Task brief
Look through the entries below and extract exactly the lines from the one containing "(MP)1−σ = ∫mω1−σdω∫pω1−σdω" through the one containing "Use the same", ends included.

(Items from a data source)
****************************************
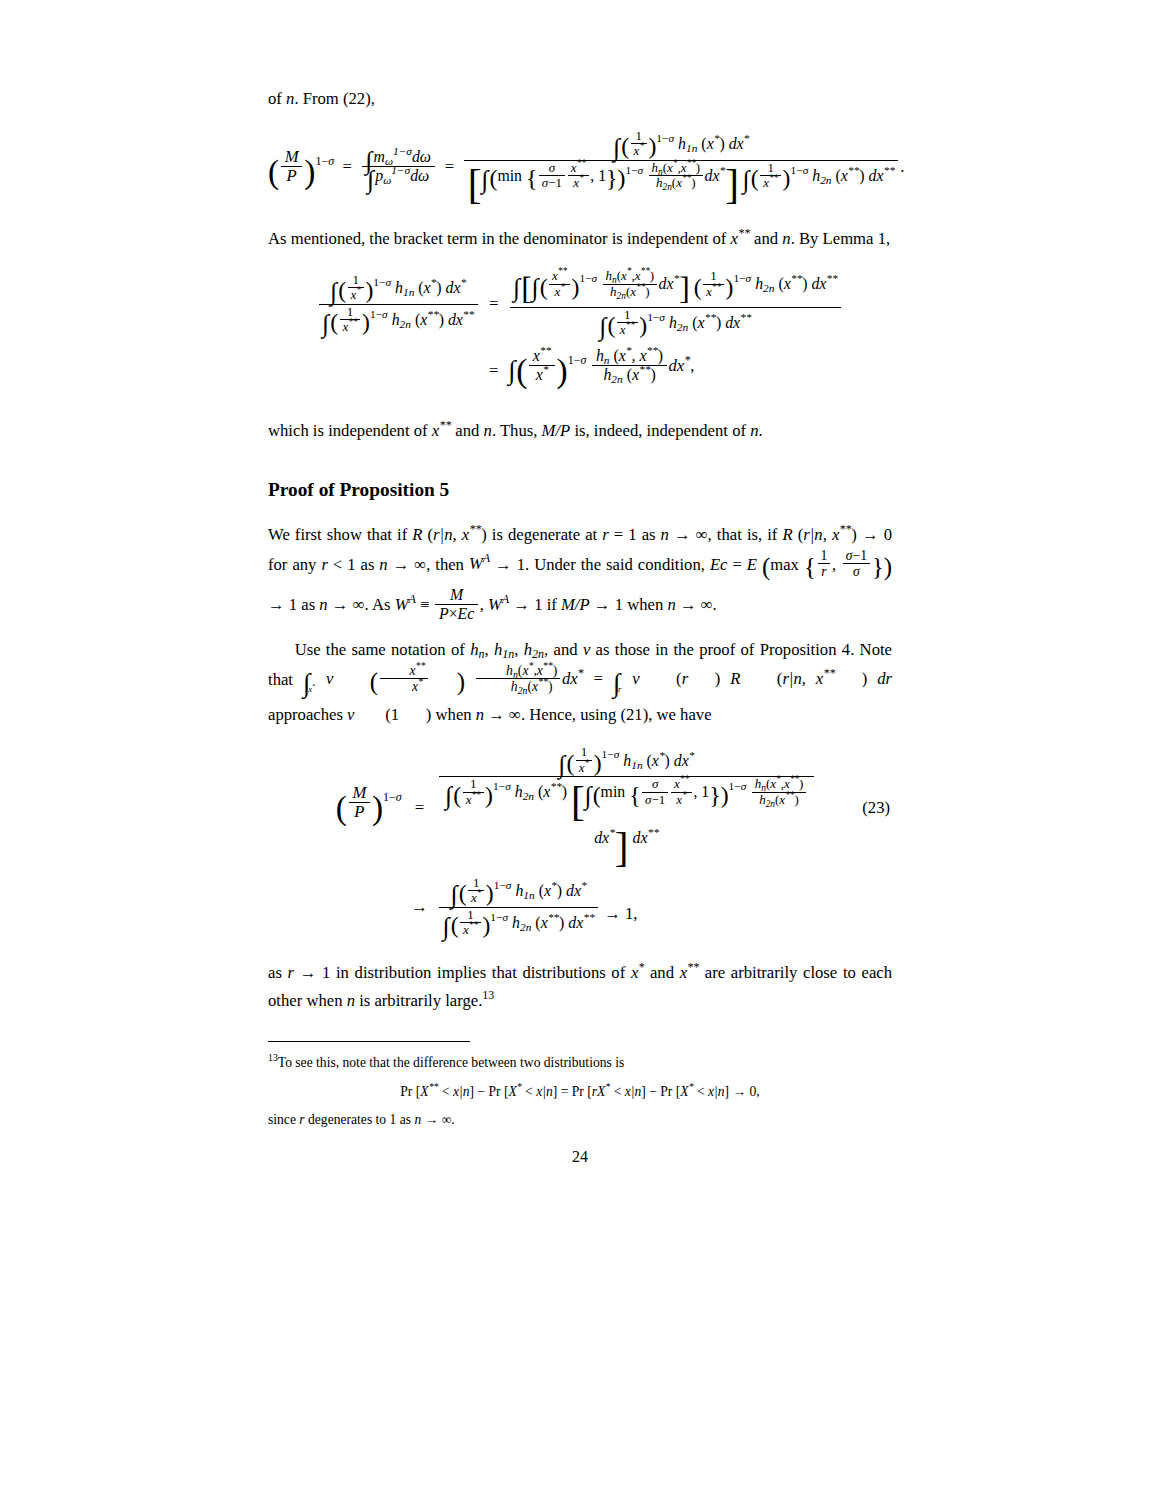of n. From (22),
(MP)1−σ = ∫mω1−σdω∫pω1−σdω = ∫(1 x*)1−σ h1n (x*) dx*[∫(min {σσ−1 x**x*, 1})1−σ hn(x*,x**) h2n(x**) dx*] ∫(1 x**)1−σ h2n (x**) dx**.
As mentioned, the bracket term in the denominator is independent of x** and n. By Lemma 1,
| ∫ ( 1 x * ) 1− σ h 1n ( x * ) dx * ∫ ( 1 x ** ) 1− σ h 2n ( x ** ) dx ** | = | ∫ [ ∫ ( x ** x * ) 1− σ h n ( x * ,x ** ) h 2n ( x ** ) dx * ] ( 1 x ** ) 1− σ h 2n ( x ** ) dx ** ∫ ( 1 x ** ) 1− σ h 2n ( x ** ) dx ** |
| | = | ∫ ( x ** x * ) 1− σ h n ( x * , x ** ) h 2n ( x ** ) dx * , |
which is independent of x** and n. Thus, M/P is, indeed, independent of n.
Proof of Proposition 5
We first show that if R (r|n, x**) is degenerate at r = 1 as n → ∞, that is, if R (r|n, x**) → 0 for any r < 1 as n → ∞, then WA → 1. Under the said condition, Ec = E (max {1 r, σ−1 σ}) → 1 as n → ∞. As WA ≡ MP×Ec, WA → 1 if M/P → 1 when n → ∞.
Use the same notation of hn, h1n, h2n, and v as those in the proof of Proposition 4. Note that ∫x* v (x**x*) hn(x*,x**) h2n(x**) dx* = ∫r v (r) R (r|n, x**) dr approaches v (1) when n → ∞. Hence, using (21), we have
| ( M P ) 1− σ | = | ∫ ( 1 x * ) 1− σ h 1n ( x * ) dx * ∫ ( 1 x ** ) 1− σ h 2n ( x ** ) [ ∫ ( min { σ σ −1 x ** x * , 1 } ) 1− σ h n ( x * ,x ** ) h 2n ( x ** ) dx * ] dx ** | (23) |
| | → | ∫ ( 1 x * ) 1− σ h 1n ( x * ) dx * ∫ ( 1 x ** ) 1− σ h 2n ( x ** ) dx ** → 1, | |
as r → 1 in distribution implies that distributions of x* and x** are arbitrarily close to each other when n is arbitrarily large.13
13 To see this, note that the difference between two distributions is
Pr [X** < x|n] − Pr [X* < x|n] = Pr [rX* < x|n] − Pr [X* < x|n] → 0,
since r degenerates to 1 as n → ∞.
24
****************************************
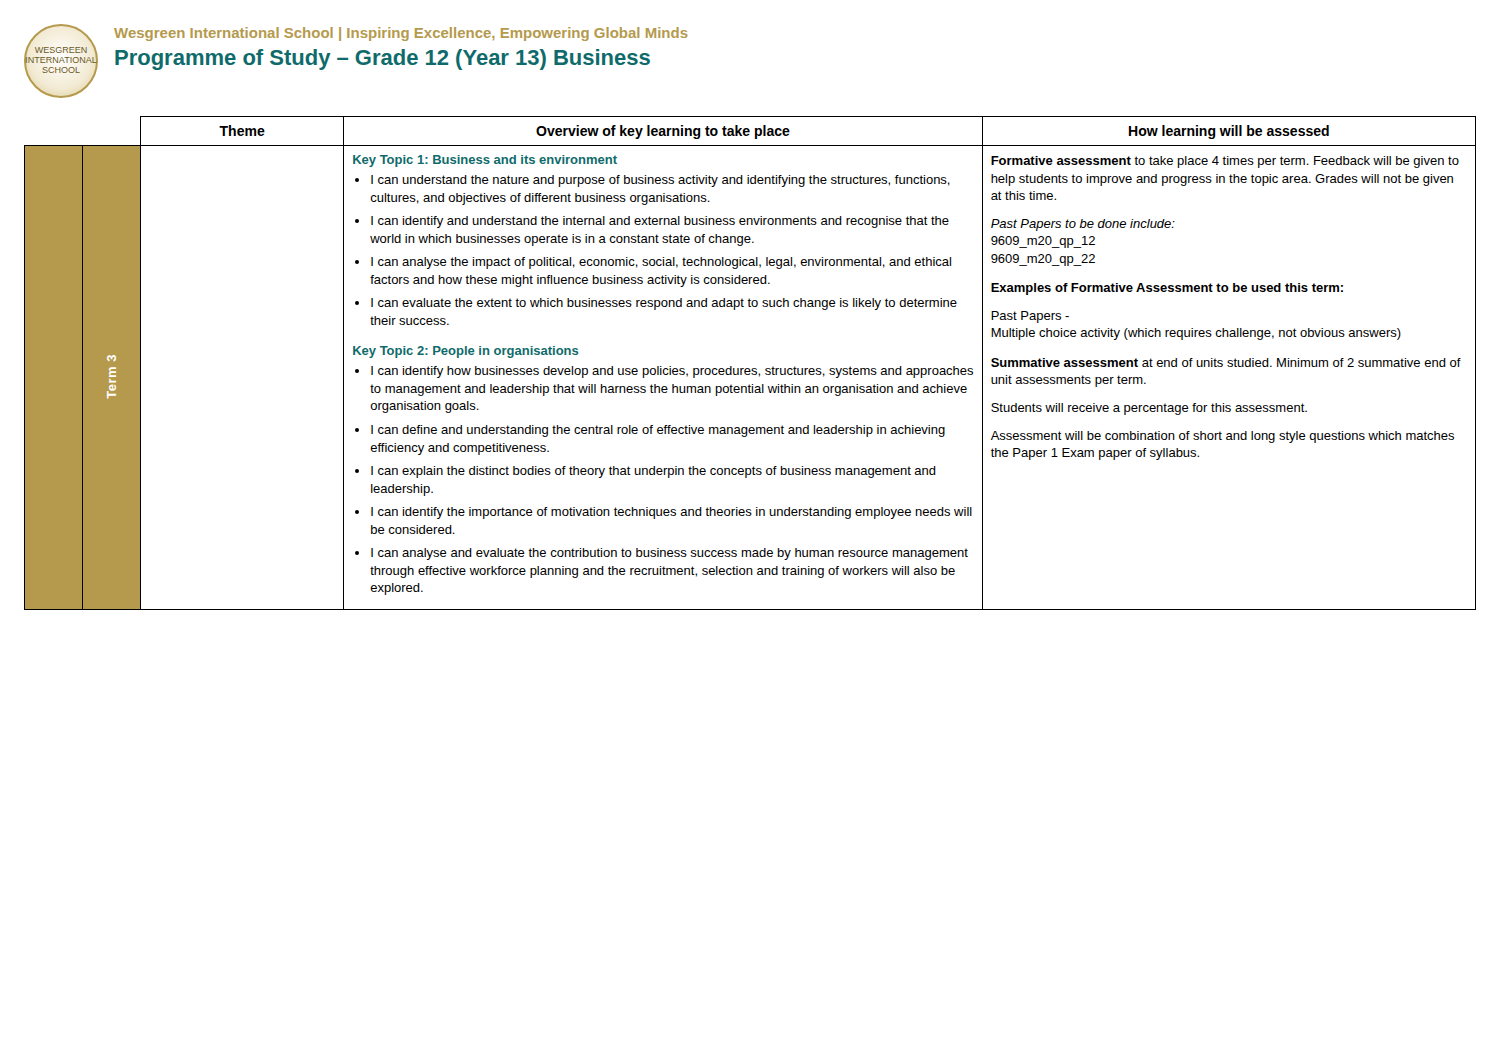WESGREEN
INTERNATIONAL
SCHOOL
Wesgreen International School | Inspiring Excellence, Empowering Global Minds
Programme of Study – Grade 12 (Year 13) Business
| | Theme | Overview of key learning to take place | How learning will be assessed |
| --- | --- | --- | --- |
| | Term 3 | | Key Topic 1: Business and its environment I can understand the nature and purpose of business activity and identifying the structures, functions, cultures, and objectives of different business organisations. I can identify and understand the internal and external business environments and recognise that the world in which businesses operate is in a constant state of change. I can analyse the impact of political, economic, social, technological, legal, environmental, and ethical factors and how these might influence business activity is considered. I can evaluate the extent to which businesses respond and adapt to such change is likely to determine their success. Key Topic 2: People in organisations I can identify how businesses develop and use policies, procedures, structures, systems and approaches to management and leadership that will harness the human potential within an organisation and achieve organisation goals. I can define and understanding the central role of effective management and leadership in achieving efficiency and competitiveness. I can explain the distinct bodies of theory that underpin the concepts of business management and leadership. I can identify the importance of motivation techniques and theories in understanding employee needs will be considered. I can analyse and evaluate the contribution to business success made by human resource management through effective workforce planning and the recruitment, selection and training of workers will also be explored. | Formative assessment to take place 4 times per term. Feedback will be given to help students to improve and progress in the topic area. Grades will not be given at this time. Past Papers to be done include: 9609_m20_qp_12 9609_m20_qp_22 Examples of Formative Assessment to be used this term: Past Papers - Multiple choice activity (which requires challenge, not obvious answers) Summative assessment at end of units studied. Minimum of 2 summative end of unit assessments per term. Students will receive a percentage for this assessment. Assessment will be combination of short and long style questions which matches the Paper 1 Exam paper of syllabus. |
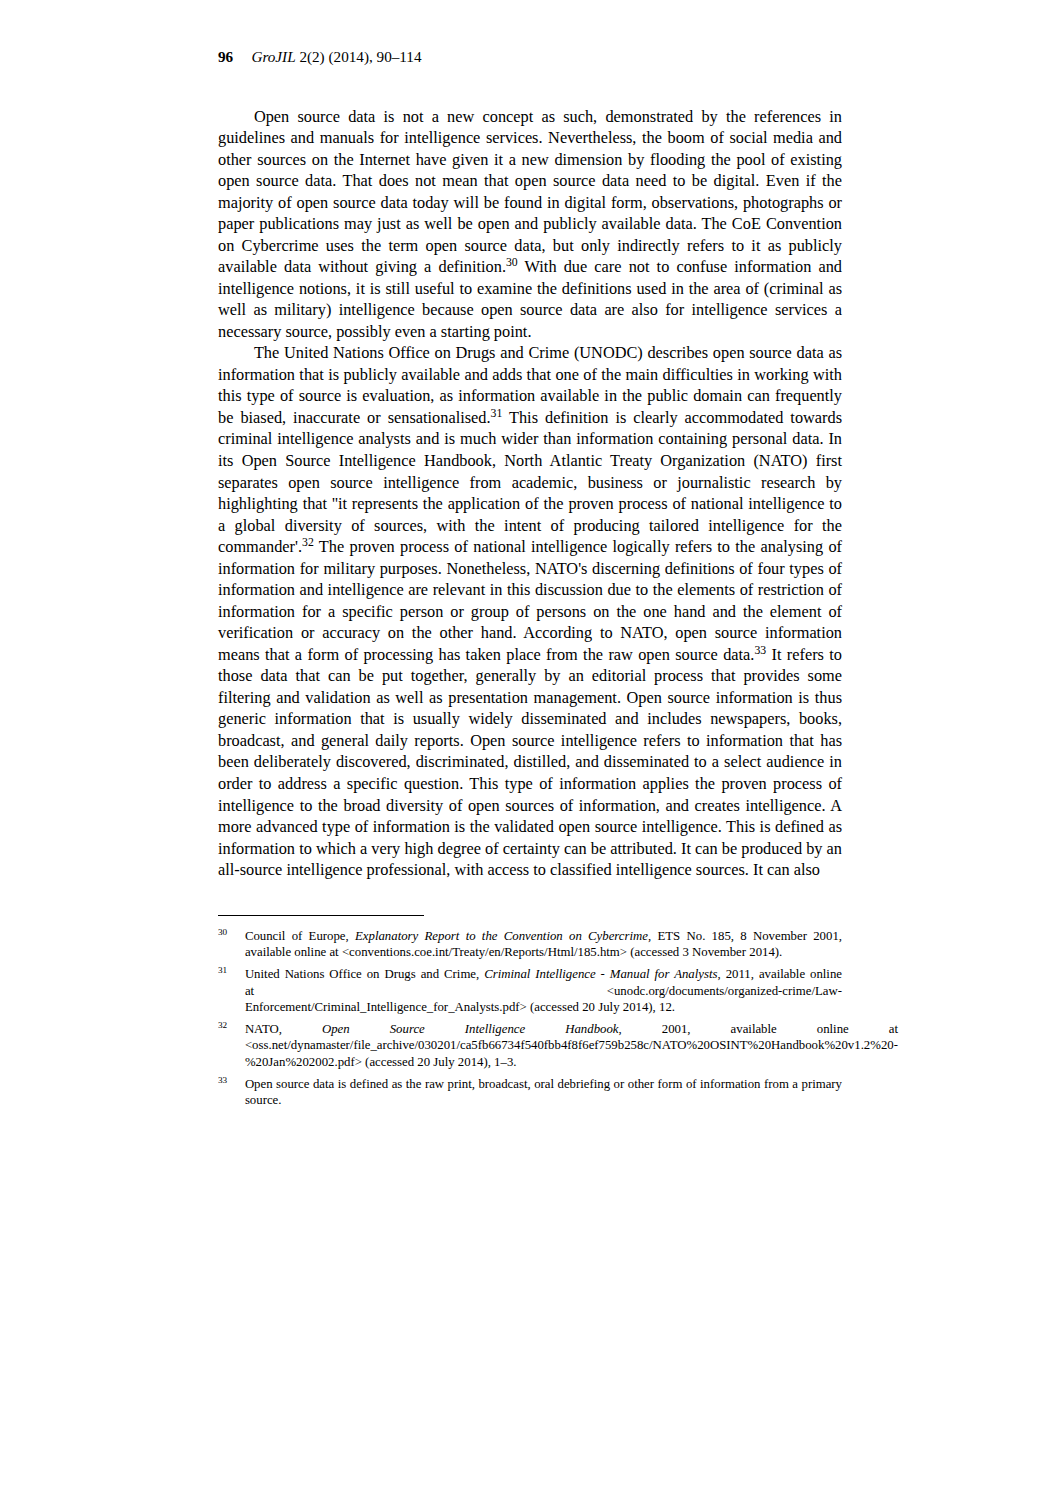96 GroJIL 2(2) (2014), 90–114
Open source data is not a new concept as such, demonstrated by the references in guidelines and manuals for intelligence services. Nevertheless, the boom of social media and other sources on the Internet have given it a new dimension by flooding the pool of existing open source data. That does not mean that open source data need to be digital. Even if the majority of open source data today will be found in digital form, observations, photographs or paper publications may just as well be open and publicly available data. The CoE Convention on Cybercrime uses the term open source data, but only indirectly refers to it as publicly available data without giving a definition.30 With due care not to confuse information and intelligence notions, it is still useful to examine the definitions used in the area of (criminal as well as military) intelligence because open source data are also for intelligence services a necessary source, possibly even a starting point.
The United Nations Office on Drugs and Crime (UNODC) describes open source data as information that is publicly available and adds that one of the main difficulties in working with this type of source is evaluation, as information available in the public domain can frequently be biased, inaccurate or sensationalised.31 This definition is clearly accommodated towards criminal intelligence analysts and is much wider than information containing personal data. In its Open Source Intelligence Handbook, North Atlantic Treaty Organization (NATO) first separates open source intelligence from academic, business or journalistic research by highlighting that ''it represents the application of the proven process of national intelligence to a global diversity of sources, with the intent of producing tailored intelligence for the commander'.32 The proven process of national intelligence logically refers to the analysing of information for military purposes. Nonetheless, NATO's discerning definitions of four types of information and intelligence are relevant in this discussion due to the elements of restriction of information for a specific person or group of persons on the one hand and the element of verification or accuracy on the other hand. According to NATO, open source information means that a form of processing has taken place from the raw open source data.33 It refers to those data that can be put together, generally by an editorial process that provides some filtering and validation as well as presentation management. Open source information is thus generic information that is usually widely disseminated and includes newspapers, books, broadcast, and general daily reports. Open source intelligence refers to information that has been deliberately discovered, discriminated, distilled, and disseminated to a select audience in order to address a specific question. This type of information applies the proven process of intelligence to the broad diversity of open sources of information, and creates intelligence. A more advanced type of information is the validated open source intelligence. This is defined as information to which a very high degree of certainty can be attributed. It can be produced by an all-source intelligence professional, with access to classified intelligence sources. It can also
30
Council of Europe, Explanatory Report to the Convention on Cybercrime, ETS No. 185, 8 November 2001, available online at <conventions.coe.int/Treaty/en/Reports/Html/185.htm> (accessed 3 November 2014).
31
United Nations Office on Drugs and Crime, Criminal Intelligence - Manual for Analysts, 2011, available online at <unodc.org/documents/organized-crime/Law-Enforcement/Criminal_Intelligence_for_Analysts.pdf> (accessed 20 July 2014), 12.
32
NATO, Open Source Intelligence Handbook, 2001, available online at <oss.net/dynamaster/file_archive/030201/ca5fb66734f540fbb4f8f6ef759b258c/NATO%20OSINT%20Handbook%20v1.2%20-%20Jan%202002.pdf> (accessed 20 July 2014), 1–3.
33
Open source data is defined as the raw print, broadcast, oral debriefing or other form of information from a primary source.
****************************************
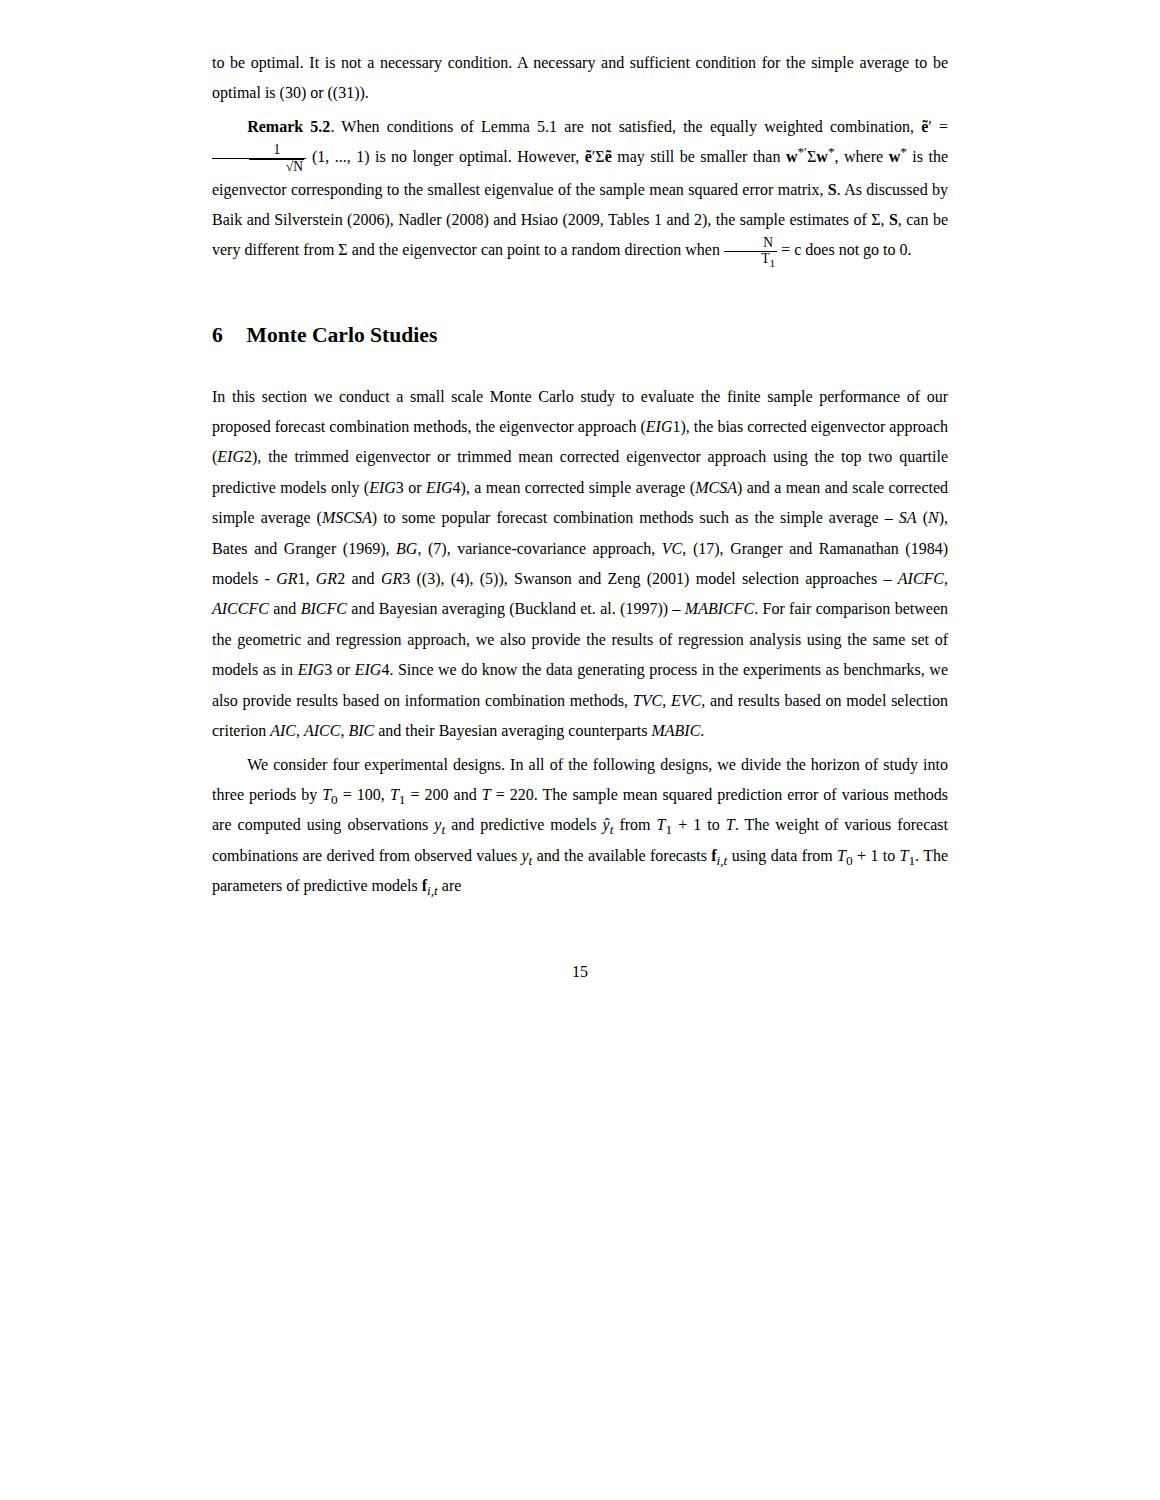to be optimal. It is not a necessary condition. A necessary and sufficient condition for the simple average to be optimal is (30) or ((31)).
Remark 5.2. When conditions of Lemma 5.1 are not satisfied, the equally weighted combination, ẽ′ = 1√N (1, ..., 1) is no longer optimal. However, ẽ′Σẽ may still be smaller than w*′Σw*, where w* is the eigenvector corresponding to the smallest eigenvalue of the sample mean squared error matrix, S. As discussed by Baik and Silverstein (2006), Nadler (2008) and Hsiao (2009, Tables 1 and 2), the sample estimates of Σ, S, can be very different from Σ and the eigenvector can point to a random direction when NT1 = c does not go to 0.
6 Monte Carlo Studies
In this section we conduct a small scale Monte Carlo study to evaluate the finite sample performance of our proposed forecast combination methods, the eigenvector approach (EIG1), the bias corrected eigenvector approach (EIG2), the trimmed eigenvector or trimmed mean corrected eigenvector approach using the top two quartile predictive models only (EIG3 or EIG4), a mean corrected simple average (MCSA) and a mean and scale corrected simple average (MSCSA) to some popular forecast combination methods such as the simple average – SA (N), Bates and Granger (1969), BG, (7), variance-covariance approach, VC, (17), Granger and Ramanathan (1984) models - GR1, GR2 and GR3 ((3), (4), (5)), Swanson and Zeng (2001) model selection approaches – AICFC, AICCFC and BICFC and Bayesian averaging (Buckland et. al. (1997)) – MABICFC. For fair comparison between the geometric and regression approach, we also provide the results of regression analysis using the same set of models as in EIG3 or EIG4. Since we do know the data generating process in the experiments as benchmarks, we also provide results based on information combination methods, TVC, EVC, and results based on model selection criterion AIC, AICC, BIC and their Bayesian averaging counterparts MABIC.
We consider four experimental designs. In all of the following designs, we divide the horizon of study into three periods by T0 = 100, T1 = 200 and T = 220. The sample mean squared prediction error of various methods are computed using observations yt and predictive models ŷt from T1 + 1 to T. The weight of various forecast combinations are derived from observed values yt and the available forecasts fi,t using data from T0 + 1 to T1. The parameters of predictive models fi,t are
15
****************************************
Solved problem
(MP)1−σ = ∫mω1−σdω∫pω1−σdω = ∫(1 x*)1−σ h1n (x*) dx*[∫(min {σσ−1 x**x*, 1})1−σ hn(x*,x**) h2n(x**) dx*] ∫(1 x**)1−σ h2n (x**) dx**.
As mentioned, the bracket term in the denominator is independent of x** and n. By Lemma 1,
| ∫ ( 1 x * ) 1− σ h 1n ( x * ) dx * ∫ ( 1 x ** ) 1− σ h 2n ( x ** ) dx ** | = | ∫ [ ∫ ( x ** x * ) 1− σ h n ( x * ,x ** ) h 2n ( x ** ) dx * ] ( 1 x ** ) 1− σ h 2n ( x ** ) dx ** ∫ ( 1 x ** ) 1− σ h 2n ( x ** ) dx ** |
| | = | ∫ ( x ** x * ) 1− σ h n ( x * , x ** ) h 2n ( x ** ) dx * , |
which is independent of x** and n. Thus, M/P is, indeed, independent of n.
Proof of Proposition 5
We first show that if R (r|n, x**) is degenerate at r = 1 as n → ∞, that is, if R (r|n, x**) → 0 for any r < 1 as n → ∞, then WA → 1. Under the said condition, Ec = E (max {1 r, σ−1 σ}) → 1 as n → ∞. As WA ≡ MP×Ec, WA → 1 if M/P → 1 when n → ∞.
Use the same notation of hn, h1n, h2n, and v as those in the proof of Proposition 4. Note that ∫x* v (x**x*) hn(x*,x**) h2n(x**) dx* = ∫r v (r) R (r|n, x**) dr approaches v (1) when n → ∞. Hence, using (21), we have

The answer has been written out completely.